┌─ Records shown
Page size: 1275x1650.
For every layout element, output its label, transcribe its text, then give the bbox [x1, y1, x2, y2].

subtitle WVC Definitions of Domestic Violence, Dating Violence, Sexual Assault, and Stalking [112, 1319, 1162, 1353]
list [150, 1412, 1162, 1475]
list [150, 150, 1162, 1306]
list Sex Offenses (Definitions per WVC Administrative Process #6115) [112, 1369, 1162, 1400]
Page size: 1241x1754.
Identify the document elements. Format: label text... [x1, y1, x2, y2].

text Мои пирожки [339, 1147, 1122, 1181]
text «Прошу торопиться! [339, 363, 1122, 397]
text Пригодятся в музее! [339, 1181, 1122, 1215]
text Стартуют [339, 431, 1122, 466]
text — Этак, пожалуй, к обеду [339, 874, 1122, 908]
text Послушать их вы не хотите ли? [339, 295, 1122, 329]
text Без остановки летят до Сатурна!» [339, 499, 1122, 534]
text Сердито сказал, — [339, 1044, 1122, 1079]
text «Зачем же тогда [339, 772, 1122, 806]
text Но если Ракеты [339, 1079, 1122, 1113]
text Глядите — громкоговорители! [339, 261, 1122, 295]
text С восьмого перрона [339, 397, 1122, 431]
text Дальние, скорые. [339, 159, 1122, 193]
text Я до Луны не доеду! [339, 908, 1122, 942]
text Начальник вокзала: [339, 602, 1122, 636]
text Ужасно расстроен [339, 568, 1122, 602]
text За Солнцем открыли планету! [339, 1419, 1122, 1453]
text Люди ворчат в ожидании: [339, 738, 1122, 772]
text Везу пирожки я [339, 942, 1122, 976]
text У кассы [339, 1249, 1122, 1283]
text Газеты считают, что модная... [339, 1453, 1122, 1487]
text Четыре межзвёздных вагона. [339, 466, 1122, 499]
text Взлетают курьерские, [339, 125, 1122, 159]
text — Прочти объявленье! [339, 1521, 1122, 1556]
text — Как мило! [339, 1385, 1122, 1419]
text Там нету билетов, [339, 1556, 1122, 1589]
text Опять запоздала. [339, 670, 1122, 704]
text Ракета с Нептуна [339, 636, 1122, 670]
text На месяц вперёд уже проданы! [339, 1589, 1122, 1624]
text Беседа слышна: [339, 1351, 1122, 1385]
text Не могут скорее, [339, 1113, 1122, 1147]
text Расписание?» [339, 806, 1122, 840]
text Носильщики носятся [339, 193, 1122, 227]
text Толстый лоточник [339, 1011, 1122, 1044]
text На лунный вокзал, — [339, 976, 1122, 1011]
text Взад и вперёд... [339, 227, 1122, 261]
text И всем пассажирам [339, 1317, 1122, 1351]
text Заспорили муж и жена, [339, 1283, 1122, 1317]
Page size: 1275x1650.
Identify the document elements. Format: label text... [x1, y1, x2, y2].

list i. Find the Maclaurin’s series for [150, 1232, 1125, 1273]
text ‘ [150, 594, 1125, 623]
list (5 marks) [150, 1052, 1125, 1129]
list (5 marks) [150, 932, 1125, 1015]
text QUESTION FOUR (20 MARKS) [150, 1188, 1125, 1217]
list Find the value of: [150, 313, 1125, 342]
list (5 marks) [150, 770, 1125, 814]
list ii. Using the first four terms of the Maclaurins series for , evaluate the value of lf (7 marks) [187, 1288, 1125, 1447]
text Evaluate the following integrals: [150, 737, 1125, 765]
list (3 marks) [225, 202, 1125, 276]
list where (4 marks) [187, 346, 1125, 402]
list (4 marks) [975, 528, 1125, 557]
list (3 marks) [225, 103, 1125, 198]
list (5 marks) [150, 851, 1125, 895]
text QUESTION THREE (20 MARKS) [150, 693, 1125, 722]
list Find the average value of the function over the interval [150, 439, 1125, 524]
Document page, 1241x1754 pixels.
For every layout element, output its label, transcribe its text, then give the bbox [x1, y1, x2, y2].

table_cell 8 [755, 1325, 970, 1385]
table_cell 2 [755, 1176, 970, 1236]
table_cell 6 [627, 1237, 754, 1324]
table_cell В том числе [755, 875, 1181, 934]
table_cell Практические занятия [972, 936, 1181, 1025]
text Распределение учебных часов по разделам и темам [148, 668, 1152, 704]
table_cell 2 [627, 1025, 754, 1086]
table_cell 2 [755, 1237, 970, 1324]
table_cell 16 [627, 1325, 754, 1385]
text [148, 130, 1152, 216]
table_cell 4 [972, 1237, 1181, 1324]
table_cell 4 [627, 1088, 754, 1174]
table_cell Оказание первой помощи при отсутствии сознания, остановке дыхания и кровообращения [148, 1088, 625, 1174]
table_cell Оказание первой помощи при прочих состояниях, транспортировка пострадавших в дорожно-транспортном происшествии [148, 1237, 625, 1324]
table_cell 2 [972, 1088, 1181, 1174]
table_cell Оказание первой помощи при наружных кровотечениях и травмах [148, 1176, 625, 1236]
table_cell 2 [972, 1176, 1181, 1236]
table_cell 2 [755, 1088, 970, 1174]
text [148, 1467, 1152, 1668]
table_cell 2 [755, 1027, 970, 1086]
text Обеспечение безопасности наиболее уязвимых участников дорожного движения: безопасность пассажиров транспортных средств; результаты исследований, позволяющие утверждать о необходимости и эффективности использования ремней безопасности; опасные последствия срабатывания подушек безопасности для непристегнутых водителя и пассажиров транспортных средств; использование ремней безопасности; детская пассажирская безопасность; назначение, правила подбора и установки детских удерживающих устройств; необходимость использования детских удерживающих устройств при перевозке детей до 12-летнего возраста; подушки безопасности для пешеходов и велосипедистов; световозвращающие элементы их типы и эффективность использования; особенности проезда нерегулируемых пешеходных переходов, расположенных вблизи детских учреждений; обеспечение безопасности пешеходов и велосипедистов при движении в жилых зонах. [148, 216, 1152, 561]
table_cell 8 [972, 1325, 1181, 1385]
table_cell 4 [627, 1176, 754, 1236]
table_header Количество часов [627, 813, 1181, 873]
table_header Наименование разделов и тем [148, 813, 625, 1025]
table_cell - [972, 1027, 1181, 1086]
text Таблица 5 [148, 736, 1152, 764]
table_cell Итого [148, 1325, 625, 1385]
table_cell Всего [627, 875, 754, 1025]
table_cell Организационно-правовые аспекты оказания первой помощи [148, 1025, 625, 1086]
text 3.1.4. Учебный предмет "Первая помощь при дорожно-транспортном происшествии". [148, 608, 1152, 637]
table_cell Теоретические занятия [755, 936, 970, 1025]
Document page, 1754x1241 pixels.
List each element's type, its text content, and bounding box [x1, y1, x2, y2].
└─
> **Work to complete**: Nothing in the entries may be left out; each line is to be output exactly.

> **Problem solution**:
Page size: 1275x1650.
For every layout element, output its label, transcribe its text, then give the bbox [x1, y1, x2, y2].

subtitle WVC Definitions of Domestic Violence, Dating Violence, Sexual Assault, and Stalking [112, 1319, 1162, 1353]
list [150, 1412, 1162, 1475]
list [150, 150, 1162, 1306]
list Sex Offenses (Definitions per WVC Administrative Process #6115) [112, 1369, 1162, 1400]
Page size: 1241x1754.
Identify the document elements. Format: label text... [x1, y1, x2, y2].

text Мои пирожки [339, 1147, 1122, 1181]
text «Прошу торопиться! [339, 363, 1122, 397]
text Пригодятся в музее! [339, 1181, 1122, 1215]
text Стартуют [339, 431, 1122, 466]
text — Этак, пожалуй, к обеду [339, 874, 1122, 908]
text Послушать их вы не хотите ли? [339, 295, 1122, 329]
text Без остановки летят до Сатурна!» [339, 499, 1122, 534]
text Сердито сказал, — [339, 1044, 1122, 1079]
text «Зачем же тогда [339, 772, 1122, 806]
text Но если Ракеты [339, 1079, 1122, 1113]
text Глядите — громкоговорители! [339, 261, 1122, 295]
text С восьмого перрона [339, 397, 1122, 431]
text Дальние, скорые. [339, 159, 1122, 193]
text Я до Луны не доеду! [339, 908, 1122, 942]
text Начальник вокзала: [339, 602, 1122, 636]
text Ужасно расстроен [339, 568, 1122, 602]
text За Солнцем открыли планету! [339, 1419, 1122, 1453]
text Люди ворчат в ожидании: [339, 738, 1122, 772]
text Везу пирожки я [339, 942, 1122, 976]
text У кассы [339, 1249, 1122, 1283]
text Газеты считают, что модная... [339, 1453, 1122, 1487]
text Четыре межзвёздных вагона. [339, 466, 1122, 499]
text Взлетают курьерские, [339, 125, 1122, 159]
text — Прочти объявленье! [339, 1521, 1122, 1556]
text — Как мило! [339, 1385, 1122, 1419]
text Там нету билетов, [339, 1556, 1122, 1589]
text Опять запоздала. [339, 670, 1122, 704]
text Ракета с Нептуна [339, 636, 1122, 670]
text На месяц вперёд уже проданы! [339, 1589, 1122, 1624]
text Беседа слышна: [339, 1351, 1122, 1385]
text Не могут скорее, [339, 1113, 1122, 1147]
text Расписание?» [339, 806, 1122, 840]
text Носильщики носятся [339, 193, 1122, 227]
text Толстый лоточник [339, 1011, 1122, 1044]
text На лунный вокзал, — [339, 976, 1122, 1011]
text Взад и вперёд... [339, 227, 1122, 261]
text И всем пассажирам [339, 1317, 1122, 1351]
text Заспорили муж и жена, [339, 1283, 1122, 1317]
Page size: 1275x1650.
Identify the document elements. Format: label text... [x1, y1, x2, y2].

list i. Find the Maclaurin’s series for [150, 1232, 1125, 1273]
text ‘ [150, 594, 1125, 623]
list (5 marks) [150, 1052, 1125, 1129]
list (5 marks) [150, 932, 1125, 1015]
text QUESTION FOUR (20 MARKS) [150, 1188, 1125, 1217]
list Find the value of: [150, 313, 1125, 342]
list (5 marks) [150, 770, 1125, 814]
list ii. Using the first four terms of the Maclaurins series for , evaluate the value of lf (7 marks) [187, 1288, 1125, 1447]
text Evaluate the following integrals: [150, 737, 1125, 765]
list (3 marks) [225, 202, 1125, 276]
list where (4 marks) [187, 346, 1125, 402]
list (4 marks) [975, 528, 1125, 557]
list (3 marks) [225, 103, 1125, 198]
list (5 marks) [150, 851, 1125, 895]
text QUESTION THREE (20 MARKS) [150, 693, 1125, 722]
list Find the average value of the function over the interval [150, 439, 1125, 524]
Document page, 1241x1754 pixels.
For every layout element, output its label, transcribe its text, then give the bbox [x1, y1, x2, y2].

table_cell 8 [755, 1325, 970, 1385]
table_cell 2 [755, 1176, 970, 1236]
table_cell 6 [627, 1237, 754, 1324]
table_cell В том числе [755, 875, 1181, 934]
table_cell Практические занятия [972, 936, 1181, 1025]
text Распределение учебных часов по разделам и темам [148, 668, 1152, 704]
table_cell 2 [627, 1025, 754, 1086]
table_cell 2 [755, 1237, 970, 1324]
table_cell 16 [627, 1325, 754, 1385]
text [148, 130, 1152, 216]
table_cell 4 [972, 1237, 1181, 1324]
table_cell 4 [627, 1088, 754, 1174]
table_cell Оказание первой помощи при отсутствии сознания, остановке дыхания и кровообращения [148, 1088, 625, 1174]
table_cell Оказание первой помощи при прочих состояниях, транспортировка пострадавших в дорожно-транспортном происшествии [148, 1237, 625, 1324]
table_cell 2 [972, 1088, 1181, 1174]
table_cell Оказание первой помощи при наружных кровотечениях и травмах [148, 1176, 625, 1236]
table_cell 2 [972, 1176, 1181, 1236]
table_cell 2 [755, 1088, 970, 1174]
text [148, 1467, 1152, 1668]
table_cell 2 [755, 1027, 970, 1086]
text Обеспечение безопасности наиболее уязвимых участников дорожного движения: безопасность пассажиров транспортных средств; результаты исследований, позволяющие утверждать о необходимости и эффективности использования ремней безопасности; опасные последствия срабатывания подушек безопасности для непристегнутых водителя и пассажиров транспортных средств; использование ремней безопасности; детская пассажирская безопасность; назначение, правила подбора и установки детских удерживающих устройств; необходимость использования детских удерживающих устройств при перевозке детей до 12-летнего возраста; подушки безопасности для пешеходов и велосипедистов; световозвращающие элементы их типы и эффективность использования; особенности проезда нерегулируемых пешеходных переходов, расположенных вблизи детских учреждений; обеспечение безопасности пешеходов и велосипедистов при движении в жилых зонах. [148, 216, 1152, 561]
table_cell 8 [972, 1325, 1181, 1385]
table_cell 4 [627, 1176, 754, 1236]
table_header Количество часов [627, 813, 1181, 873]
table_header Наименование разделов и тем [148, 813, 625, 1025]
table_cell - [972, 1027, 1181, 1086]
text Таблица 5 [148, 736, 1152, 764]
table_cell Итого [148, 1325, 625, 1385]
table_cell Всего [627, 875, 754, 1025]
table_cell Организационно-правовые аспекты оказания первой помощи [148, 1025, 625, 1086]
text 3.1.4. Учебный предмет "Первая помощь при дорожно-транспортном происшествии". [148, 608, 1152, 637]
table_cell Теоретические занятия [755, 936, 970, 1025]
Document page, 1754x1241 pixels.
List each element's type, its text content, and bounding box [x1, y1, x2, y2].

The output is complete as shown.